Iesvs Nazarenvs Rex Ivdaeorvm was written over the cross. We know it as Jesus of Nazareth, The King of the Jews, and we know that it means so much more than a monarch of a single people. What fascinated me, was the use of the word Rex, an especially Roman word.
Before there were emperors in Rome, there were kings, known by the title Rex. Yes it’s Latin for king, but it’s a title specifically identified with Rome. To me, it reflects the very poignant fact that, before Rome was, before God walked in flesh, He spoke worlds into existence, and He continues long after Rome is just a memory.
The I Am, who said He would walk in flesh to die for me, also said He would get back up in three days, and He did just that. We rejoice at the cross, not that He suffered, but that even in His grief, He was in control. Only Christ could turn a place of heartache and agony, into a command center.
For if you read the words from the cross, the soldiers react when He speaks, the people are astonished at the events of the weather, because of His death. Nature itself shakes in grief, because her King, Her Rex Eternal, had paid a miraculous price for man’s salvation, and it was finished, but He wasn’t!

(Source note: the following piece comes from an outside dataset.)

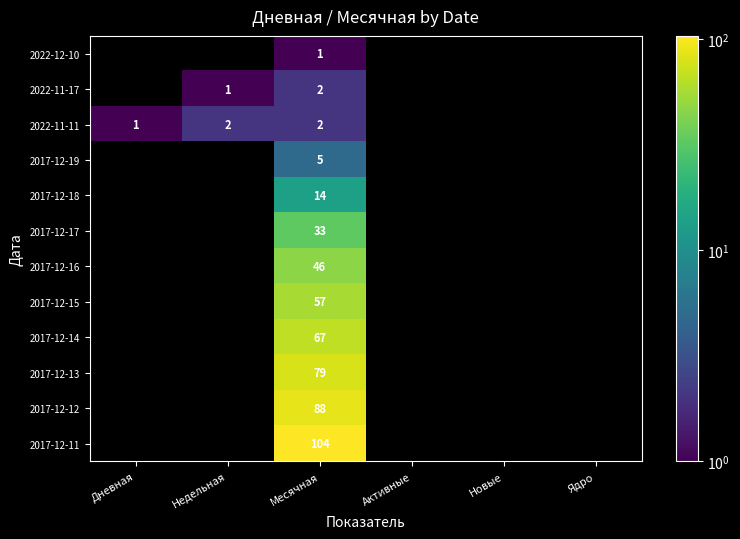

What is the total value across all series at Месячная?

498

Just as the cross recognized who was on it in its title, written in Hebrew, Greek, and Latin. We know Him as the King of Kings, and The Lord of Lords, Savior to every race, nation, and culture. We rejoice today, because we also know something the Romans learned over 2,000 years ago.
The Champion ripped asunder the transgressions of mankind, the thing that separated God from His creation, and eliminated every barrier to eternity. The last one being death itself, for even it bowed it’s knee to the King Of Eternity, The Lord Jesus!